Now, notice your code:

let doAsynchronousStuff = () => {
  return new Promise(resolve => {
    setTimeout(() => {
      resolve("abcdefg"[Math.floor(Math.random() * 7)])
    }, Math.PI * 1 + Math.random())
  })
  .then(data => console.log(data))
  .then(doAsynchronousStuff)
}

I don't know about you but to me it is significantly easier to reason about than the traditional state machine. OK, for this very simple example the C pseudocode above is quite easy to understand but consider a real-world node.js or jQuery application with tens or hundreds of complex events (in the case of traditional jQuery apps, those events may even unschedule themselves or schedule even more event handlers). As the number of events you have to handle grow what javascript gives you in its syntax becomes far more readable even though for one event a beginner who's not familiar with anonymous functions and asynchronous code may prefer my pseudo-C example.
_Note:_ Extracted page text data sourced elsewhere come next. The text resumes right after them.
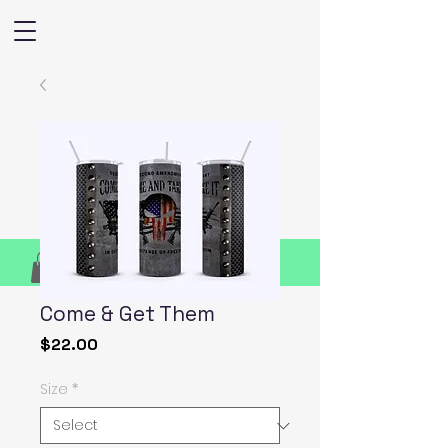
Come & Get Them
Price
$22.00
Size
*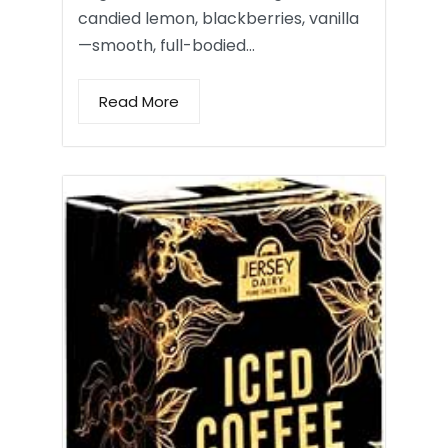
candied lemon, blackberries, vanilla
—smooth, full-bodied…
Read More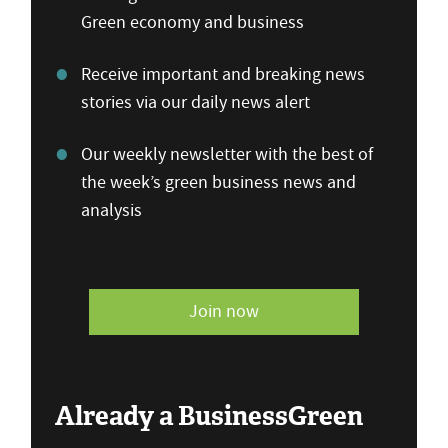
Green economy and business
Receive important and breaking news
stories via our daily news alert
Our weekly newsletter with the best of
the week’s green business news and
analysis
Join now
Already a BusinessGreen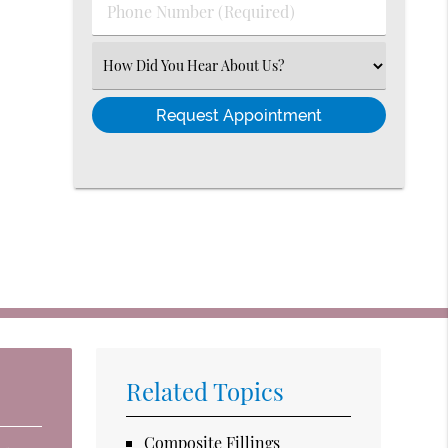
Phone
Number
(Required)
Select
an
Option
Related Topics
Composite Fillings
Even old-school non-promisified callbacks are more readable than the pseudo-C code:

function doAsynchronousStuff () {
    setTimeout(function () {
      console.log("abcdefg"[Math.floor(Math.random() * 7)]);
      doAsynchronousStuff();
    }, Math.PI * 1 + Math.random());
}

So the syntax may be new (well, not that new, Lispers have been doing this sort of thing in the 70s) but the idea is old. The core concept may not be recognisable due to the syntax so don't get too distracted by the syntax. It's just scheduling to run something with a timer. And we simply call repeated scheduling "repeated scheduling" (both Google Calendar and Apple Calendar call them "repeat").